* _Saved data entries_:
|---|

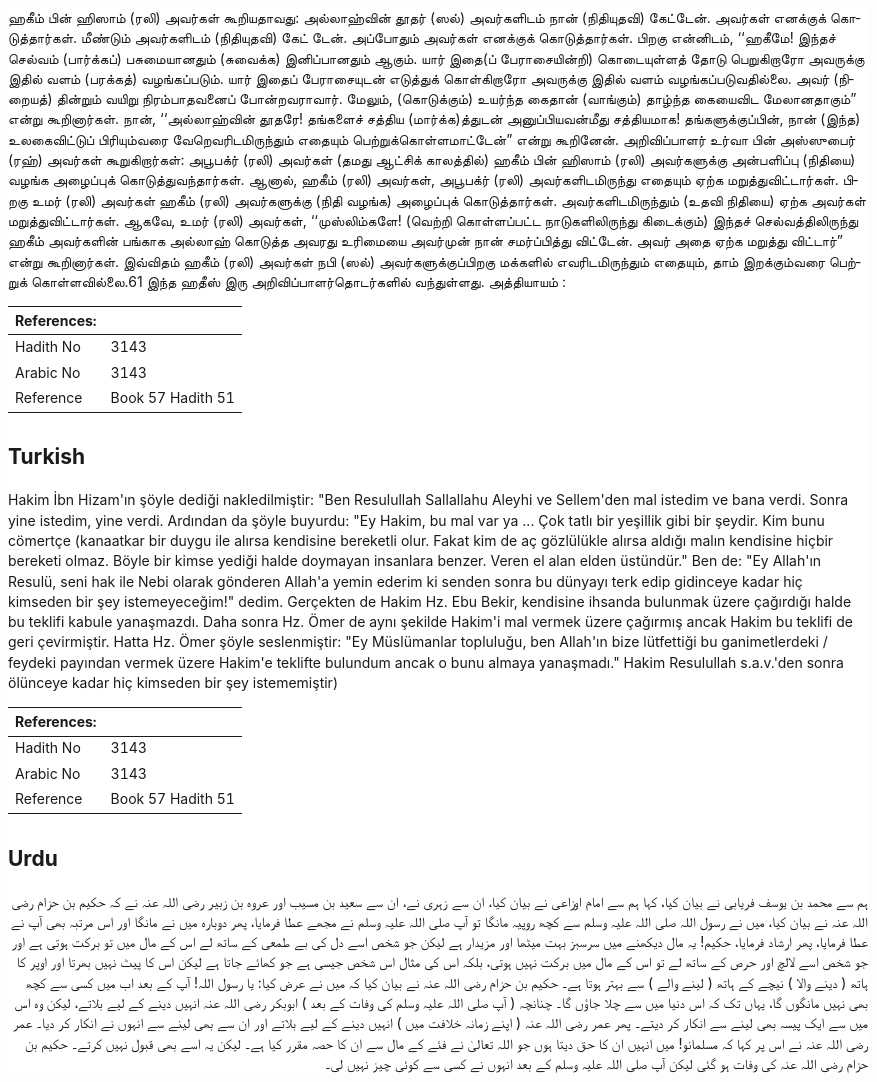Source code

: 
<div dir="ltr" lang="ta" style={{fontSize:'larger',backgroundColor:'#f8f9fa',padding:20}}>
ஹகீம் பின் ஹிஸாம் (ரலி) அவர்கள் கூறியதாவது: அல்லாஹ்வின் தூதர் (ஸல்) அவர்களிடம் நான் (நிதியுதவி) கேட்டேன். அவர்கள் எனக்குக் கொடுத்தார்கள். மீண்டும் அவர்களிடம் (நிதியுதவி) கேட் டேன். அப்போதும் அவர்கள் எனக்குக் கொடுத்தார்கள். பிறகு என்னிடம், ‘‘ஹகீமே! இந்தச் செல்வம் (பார்க்கப்) பசுமையானதும் (சுவைக்க) இனிப்பானதும் ஆகும். யார் இதை(ப் பேராசையின்றி) கொடையுள்ளத் தோடு பெறுகிறாரோ அவருக்கு இதில் வளம் (பரக்கத்) வழங்கப்படும். யார் இதைப் பேராசையுடன் எடுத்துக் கொள்கிறாரோ அவருக்கு இதில் வளம் வழங்கப்படுவதில்லை. அவர் (நிறையத்) தின்றும் வயிறு நிரம்பாதவனைப் போன்றவராவார். மேலும், (கொடுக்கும்) உயர்ந்த கைதான் (வாங்கும்) தாழ்ந்த கையைவிட மேலானதாகும்” என்று கூறினார்கள். நான், ‘‘அல்லாஹ்வின் தூதரே! தங்களைச் சத்திய (மார்க்க)த்துடன் அனுப்பியவன்மீது சத்தியமாக! தங்களுக்குப்பின், நான் (இந்த) உலகைவிட்டுப் பிரியும்வரை வேறெவரிடமிருந்தும் எதையும் பெற்றுக்கொள்ளமாட்டேன்” என்று கூறினேன். அறிவிப்பாளர் உர்வா பின் அஸ்ஸுபைர் (ரஹ்) அவர்கள் கூறுகிறார்கள்: அபூபக்ர் (ரலி) அவர்கள் (தமது ஆட்சிக் காலத்தில்) ஹகீம் பின் ஹிஸாம் (ரலி) அவர்களுக்கு அன்பளிப்பு (நிதியை) வழங்க அழைப்புக் கொடுத்துவந்தார்கள். ஆனால், ஹகீம் (ரலி) அவர்கள், அபூபக்ர் (ரலி) அவர்களிடமிருந்து எதையும் ஏற்க மறுத்துவிட்டார்கள். பிறகு உமர் (ரலி) அவர்கள் ஹகீம் (ரலி) அவர்களுக்கு (நிதி வழங்க) அழைப்புக் கொடுத்தார்கள். அவர்களிடமிருந்தும் (உதவி நிதியை) ஏற்க அவர்கள் மறுத்துவிட்டார்கள். ஆகவே, உமர் (ரலி) அவர்கள், ‘‘முஸ்லிம்களே! (வெற்றி கொள்ளப்பட்ட நாடுகளிலிருந்து கிடைக்கும்) இந்தச் செல்வத்திலிருந்து ஹகீம் அவர்களின் பங்காக அல்லாஹ் கொடுத்த அவரது உரிமையை அவர்முன் நான் சமர்ப்பித்து விட்டேன். அவர் அதை ஏற்க மறுத்து விட்டார்” என்று கூறினார்கள். இவ்விதம் ஹகீம் (ரலி) அவர்கள் நபி (ஸல்) அவர்களுக்குப்பிறகு மக்களில் எவரிடமிருந்தும் எதையும், தாம் இறக்கும்வரை பெற்றுக் கொள்ளவில்லை.61 இந்த ஹதீஸ் இரு அறிவிப்பாளர்தொடர்களில் வந்துள்ளது. அத்தியாயம் :
</div>
<div style={{backgroundColor:'#f8f9fa',padding:20, marginBottom: 10}}><table> <thead> <tr> <th>References:</th> <th></th> </tr> </thead> <tbody><tr><td>Hadith No</td><td>3143</td></tr><tr><td>Arabic No</td><td>3143</td></tr><tr><td>Reference</td><td>Book 57 Hadith 51</td></tr></tbody></table></div>

## Turkish


<div dir="ltr" lang="tr" style={{fontSize:'larger',backgroundColor:'#f8f9fa',padding:20}}>
Hakim İbn Hizam'ın şöyle dediği nakledilmiştir: "Ben Resulullah Sallallahu Aleyhi ve Sellem'den mal istedim ve bana verdi. Sonra yine istedim, yine verdi. Ardından da şöyle buyurdu: "Ey Hakim, bu mal var ya ... Çok tatlı bir yeşillik gibi bir şeydir. Kim bunu cömertçe (kanaatkar bir duygu ile alırsa kendisine bereketli olur. Fakat kim de aç gözlülükle alırsa aldığı malın kendisine hiçbir bereketi olmaz. Böyle bir kimse yediği halde doymayan insanlara benzer. Veren el alan elden üstündür." Ben de: "Ey Allah'ın Resulü, seni hak ile Nebi olarak gönderen Allah'a yemin ederim ki senden sonra bu dünyayı terk edip gidinceye kadar hiç kimseden bir şey istemeyeceğim!" dedim. Gerçekten de Hakim Hz. Ebu Bekir, kendisine ihsanda bulunmak üzere çağırdığı halde bu teklifi kabule yanaşmazdı. Daha sonra Hz. Ömer de aynı şekilde Hakim'i mal vermek üzere çağırmış ancak Hakim bu teklifi de geri çevirmiştir. Hatta Hz. Ömer şöyle seslenmiştir: "Ey Müslümanlar topluluğu, ben Allah'ın bize lütfettiği bu ganimetlerdeki / feydeki payından vermek üzere Hakim'e teklifte bulundum ancak o bunu almaya yanaşmadı." Hakim Resulullah s.a.v.'den sonra ölünceye kadar hiç kimseden bir şey istememiştir)
</div>
<div style={{backgroundColor:'#f8f9fa',padding:20, marginBottom: 10}}><table> <thead> <tr> <th>References:</th> <th></th> </tr> </thead> <tbody><tr><td>Hadith No</td><td>3143</td></tr><tr><td>Arabic No</td><td>3143</td></tr><tr><td>Reference</td><td>Book 57 Hadith 51</td></tr></tbody></table></div>

## Urdu


<div dir="rtl" lang="ur" style={{fontSize:'larger',backgroundColor:'#f8f9fa',padding:20}}>
ہم سے محمد بن یوسف فریابی نے بیان کیا، کہا ہم سے امام اوزاعی نے بیان کیا، ان سے زہری نے، ان سے سعید بن مسیب اور عروہ بن زبیر رضی اللہ عنہ نے کہ حکیم بن حزام رضی اللہ عنہ نے بیان کیا، میں نے رسول اللہ صلی اللہ علیہ وسلم سے کچھ روپیہ مانگا تو آپ صلی اللہ علیہ وسلم نے مجھے عطا فرمایا، پھر دوبارہ میں نے مانگا اور اس مرتبہ بھی آپ نے عطا فرمایا، پھر ارشاد فرمایا، حکیم! یہ مال دیکھنے میں سرسبز بہت میٹھا اور مزیدار ہے لیکن جو شخص اسے دل کی بے طمعی کے ساتھ لے اس کے مال میں تو برکت ہوتی ہے اور جو شخص اسے لالچ اور حرص کے ساتھ لے تو اس کے مال میں برکت نہیں ہوتی، بلکہ اس کی مثال اس شخص جیسی ہے جو کھائے جاتا ہے لیکن اس کا پیٹ نہیں بھرتا اور اوپر کا ہاتھ ( دینے والا ) نیچے کے ہاتھ ( لینے والے ) سے بہتر ہوتا ہے۔ حکیم بن حزام رضی اللہ عنہ نے بیان کیا کہ میں نے عرض کیا: یا رسول اللہ! آپ کے بعد اب میں کسی سے کچھ بھی نہیں مانگوں گا، یہاں تک کہ اس دنیا میں سے چلا جاؤں گا۔ چنانچہ ( آپ صلی اللہ علیہ وسلم کی وفات کے بعد ) ابوبکر رضی اللہ عنہ انہیں دینے کے لیے بلاتے، لیکن وہ اس میں سے ایک پیسہ بھی لینے سے انکار کر دیتے۔ پھر عمر رضی اللہ عنہ ( اپنے زمانہ خلافت میں ) انہیں دینے کے لیے بلاتے اور ان سے بھی لینے سے انہوں نے انکار کر دیا۔ عمر رضی اللہ عنہ نے اس پر کہا کہ مسلمانو! میں انہیں ان کا حق دیتا ہوں جو اللہ تعالیٰ نے فئے کے مال سے ان کا حصہ مقرر کیا ہے۔ لیکن یہ اسے بھی قبول نہیں کرتے۔ حکیم بن حزام رضی اللہ عنہ کی وفات ہو گئی لیکن آپ صلی اللہ علیہ وسلم کے بعد انہوں نے کسی سے کوئی چیز نہیں لی۔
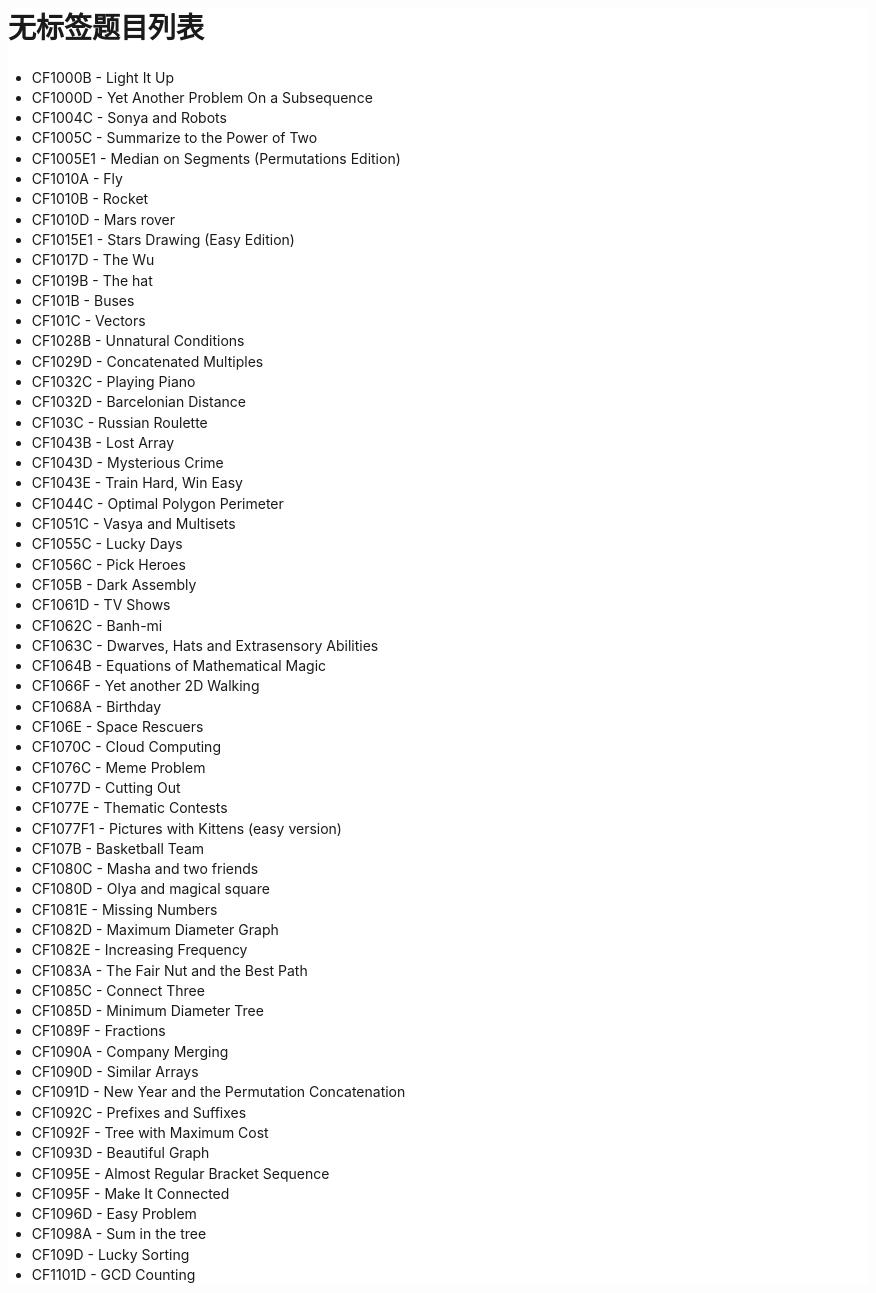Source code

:# 无标签题目列表

- CF1000B - Light It Up
- CF1000D - Yet Another Problem On a Subsequence
- CF1004C - Sonya and Robots
- CF1005C - Summarize to the Power of Two
- CF1005E1 - Median on Segments (Permutations Edition)
- CF1010A - Fly
- CF1010B - Rocket
- CF1010D - Mars rover
- CF1015E1 - Stars Drawing (Easy Edition)
- CF1017D - The Wu
- CF1019B - The hat
- CF101B - Buses
- CF101C - Vectors
- CF1028B - Unnatural Conditions
- CF1029D - Concatenated Multiples
- CF1032C - Playing Piano
- CF1032D - Barcelonian Distance
- CF103C - Russian Roulette
- CF1043B - Lost Array
- CF1043D - Mysterious Crime
- CF1043E - Train Hard, Win Easy
- CF1044C - Optimal Polygon Perimeter
- CF1051C - Vasya and Multisets
- CF1055C - Lucky Days
- CF1056C - Pick Heroes
- CF105B - Dark Assembly
- CF1061D - TV Shows
- CF1062C - Banh-mi
- CF1063C - Dwarves, Hats and Extrasensory Abilities
- CF1064B - Equations of Mathematical Magic
- CF1066F - Yet another 2D Walking
- CF1068A - Birthday
- CF106E - Space Rescuers
- CF1070C - Cloud Computing
- CF1076C - Meme Problem
- CF1077D - Cutting Out
- CF1077E - Thematic Contests
- CF1077F1 - Pictures with Kittens (easy version)
- CF107B - Basketball Team
- CF1080C - Masha and two friends
- CF1080D - Olya and magical square
- CF1081E - Missing Numbers
- CF1082D - Maximum Diameter Graph
- CF1082E - Increasing Frequency
- CF1083A - The Fair Nut and the Best Path
- CF1085C - Connect Three
- CF1085D - Minimum Diameter Tree
- CF1089F - Fractions
- CF1090A - Company Merging
- CF1090D - Similar Arrays
- CF1091D - New Year and the Permutation Concatenation
- CF1092C - Prefixes and Suffixes
- CF1092F - Tree with Maximum Cost
- CF1093D - Beautiful Graph
- CF1095E - Almost Regular Bracket Sequence
- CF1095F - Make It Connected
- CF1096D - Easy Problem
- CF1098A - Sum in the tree
- CF109D - Lucky Sorting
- CF1101D - GCD Counting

|---|

* _Work request_: Can you repeat the lines between the one holding "- CF1000B - Light It Up" and the one holding "- CF1062C - Banh-mi", inclusive, word for word?

* _Output of the task_:
- CF1000B - Light It Up
- CF1000D - Yet Another Problem On a Subsequence
- CF1004C - Sonya and Robots
- CF1005C - Summarize to the Power of Two
- CF1005E1 - Median on Segments (Permutations Edition)
- CF1010A - Fly
- CF1010B - Rocket
- CF1010D - Mars rover
- CF1015E1 - Stars Drawing (Easy Edition)
- CF1017D - The Wu
- CF1019B - The hat
- CF101B - Buses
- CF101C - Vectors
- CF1028B - Unnatural Conditions
- CF1029D - Concatenated Multiples
- CF1032C - Playing Piano
- CF1032D - Barcelonian Distance
- CF103C - Russian Roulette
- CF1043B - Lost Array
- CF1043D - Mysterious Crime
- CF1043E - Train Hard, Win Easy
- CF1044C - Optimal Polygon Perimeter
- CF1051C - Vasya and Multisets
- CF1055C - Lucky Days
- CF1056C - Pick Heroes
- CF105B - Dark Assembly
- CF1061D - TV Shows
- CF1062C - Banh-mi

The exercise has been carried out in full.